## Action item
Your task is to give the entries back exactly, leaving nothing out.

## Given records

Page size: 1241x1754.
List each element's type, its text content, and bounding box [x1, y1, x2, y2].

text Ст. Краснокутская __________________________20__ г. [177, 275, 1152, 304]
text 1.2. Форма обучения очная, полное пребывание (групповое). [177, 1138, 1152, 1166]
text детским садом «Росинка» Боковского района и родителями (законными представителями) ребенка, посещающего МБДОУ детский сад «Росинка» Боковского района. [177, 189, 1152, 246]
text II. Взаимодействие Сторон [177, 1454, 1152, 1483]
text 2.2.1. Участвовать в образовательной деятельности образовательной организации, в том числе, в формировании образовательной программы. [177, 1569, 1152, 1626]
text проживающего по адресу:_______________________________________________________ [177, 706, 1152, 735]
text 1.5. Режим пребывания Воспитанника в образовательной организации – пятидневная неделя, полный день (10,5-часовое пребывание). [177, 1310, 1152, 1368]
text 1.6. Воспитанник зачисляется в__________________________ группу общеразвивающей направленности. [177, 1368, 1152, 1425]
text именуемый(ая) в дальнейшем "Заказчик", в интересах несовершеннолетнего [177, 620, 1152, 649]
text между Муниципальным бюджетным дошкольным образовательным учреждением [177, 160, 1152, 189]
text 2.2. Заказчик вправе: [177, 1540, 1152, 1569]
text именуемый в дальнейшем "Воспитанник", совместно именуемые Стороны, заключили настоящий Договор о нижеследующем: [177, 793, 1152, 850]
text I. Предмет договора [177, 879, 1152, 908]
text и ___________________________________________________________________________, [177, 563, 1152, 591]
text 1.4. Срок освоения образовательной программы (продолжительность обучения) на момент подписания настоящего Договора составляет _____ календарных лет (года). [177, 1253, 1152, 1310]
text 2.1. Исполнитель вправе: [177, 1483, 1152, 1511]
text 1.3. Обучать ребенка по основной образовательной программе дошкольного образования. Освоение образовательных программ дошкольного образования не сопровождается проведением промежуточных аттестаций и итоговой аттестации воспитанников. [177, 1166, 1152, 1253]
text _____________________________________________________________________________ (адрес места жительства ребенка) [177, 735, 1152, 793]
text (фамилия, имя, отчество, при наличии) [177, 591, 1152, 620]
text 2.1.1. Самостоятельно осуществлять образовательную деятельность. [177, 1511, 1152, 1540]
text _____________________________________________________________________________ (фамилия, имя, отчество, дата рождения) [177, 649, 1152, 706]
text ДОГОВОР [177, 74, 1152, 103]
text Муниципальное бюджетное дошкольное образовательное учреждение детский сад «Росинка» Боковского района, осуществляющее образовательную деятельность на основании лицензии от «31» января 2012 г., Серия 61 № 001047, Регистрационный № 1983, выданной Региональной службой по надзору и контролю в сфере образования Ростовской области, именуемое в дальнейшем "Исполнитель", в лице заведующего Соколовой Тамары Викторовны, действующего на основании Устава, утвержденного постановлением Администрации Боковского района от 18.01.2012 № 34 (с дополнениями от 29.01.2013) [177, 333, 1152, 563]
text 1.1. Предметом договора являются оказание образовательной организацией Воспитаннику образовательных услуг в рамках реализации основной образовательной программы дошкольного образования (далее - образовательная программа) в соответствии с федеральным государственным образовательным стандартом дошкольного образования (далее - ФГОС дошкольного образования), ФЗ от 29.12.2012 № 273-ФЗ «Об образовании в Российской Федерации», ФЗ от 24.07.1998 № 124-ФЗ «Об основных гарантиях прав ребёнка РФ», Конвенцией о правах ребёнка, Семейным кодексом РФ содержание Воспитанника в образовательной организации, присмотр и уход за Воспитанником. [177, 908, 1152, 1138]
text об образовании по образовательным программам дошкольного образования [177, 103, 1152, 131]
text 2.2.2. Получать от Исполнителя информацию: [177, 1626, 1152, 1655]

## Reply to the task
Page size: 1241x1754.
List each element's type, its text content, and bounding box [x1, y1, x2, y2].

text Ст. Краснокутская __________________________20__ г. [177, 275, 1152, 304]
text 1.2. Форма обучения очная, полное пребывание (групповое). [177, 1138, 1152, 1166]
text детским садом «Росинка» Боковского района и родителями (законными представителями) ребенка, посещающего МБДОУ детский сад «Росинка» Боковского района. [177, 189, 1152, 246]
text II. Взаимодействие Сторон [177, 1454, 1152, 1483]
text 2.2.1. Участвовать в образовательной деятельности образовательной организации, в том числе, в формировании образовательной программы. [177, 1569, 1152, 1626]
text проживающего по адресу:_______________________________________________________ [177, 706, 1152, 735]
text 1.5. Режим пребывания Воспитанника в образовательной организации – пятидневная неделя, полный день (10,5-часовое пребывание). [177, 1310, 1152, 1368]
text 1.6. Воспитанник зачисляется в__________________________ группу общеразвивающей направленности. [177, 1368, 1152, 1425]
text именуемый(ая) в дальнейшем "Заказчик", в интересах несовершеннолетнего [177, 620, 1152, 649]
text между Муниципальным бюджетным дошкольным образовательным учреждением [177, 160, 1152, 189]
text 2.2. Заказчик вправе: [177, 1540, 1152, 1569]
text именуемый в дальнейшем "Воспитанник", совместно именуемые Стороны, заключили настоящий Договор о нижеследующем: [177, 793, 1152, 850]
text I. Предмет договора [177, 879, 1152, 908]
text и ___________________________________________________________________________, [177, 563, 1152, 591]
text 1.4. Срок освоения образовательной программы (продолжительность обучения) на момент подписания настоящего Договора составляет _____ календарных лет (года). [177, 1253, 1152, 1310]
text 2.1. Исполнитель вправе: [177, 1483, 1152, 1511]
text 1.3. Обучать ребенка по основной образовательной программе дошкольного образования. Освоение образовательных программ дошкольного образования не сопровождается проведением промежуточных аттестаций и итоговой аттестации воспитанников. [177, 1166, 1152, 1253]
text _____________________________________________________________________________ (адрес места жительства ребенка) [177, 735, 1152, 793]
text (фамилия, имя, отчество, при наличии) [177, 591, 1152, 620]
text 2.1.1. Самостоятельно осуществлять образовательную деятельность. [177, 1511, 1152, 1540]
text _____________________________________________________________________________ (фамилия, имя, отчество, дата рождения) [177, 649, 1152, 706]
text ДОГОВОР [177, 74, 1152, 103]
text Муниципальное бюджетное дошкольное образовательное учреждение детский сад «Росинка» Боковского района, осуществляющее образовательную деятельность на основании лицензии от «31» января 2012 г., Серия 61 № 001047, Регистрационный № 1983, выданной Региональной службой по надзору и контролю в сфере образования Ростовской области, именуемое в дальнейшем "Исполнитель", в лице заведующего Соколовой Тамары Викторовны, действующего на основании Устава, утвержденного постановлением Администрации Боковского района от 18.01.2012 № 34 (с дополнениями от 29.01.2013) [177, 333, 1152, 563]
text 1.1. Предметом договора являются оказание образовательной организацией Воспитаннику образовательных услуг в рамках реализации основной образовательной программы дошкольного образования (далее - образовательная программа) в соответствии с федеральным государственным образовательным стандартом дошкольного образования (далее - ФГОС дошкольного образования), ФЗ от 29.12.2012 № 273-ФЗ «Об образовании в Российской Федерации», ФЗ от 24.07.1998 № 124-ФЗ «Об основных гарантиях прав ребёнка РФ», Конвенцией о правах ребёнка, Семейным кодексом РФ содержание Воспитанника в образовательной организации, присмотр и уход за Воспитанником. [177, 908, 1152, 1138]
text об образовании по образовательным программам дошкольного образования [177, 103, 1152, 131]
text 2.2.2. Получать от Исполнителя информацию: [177, 1626, 1152, 1655]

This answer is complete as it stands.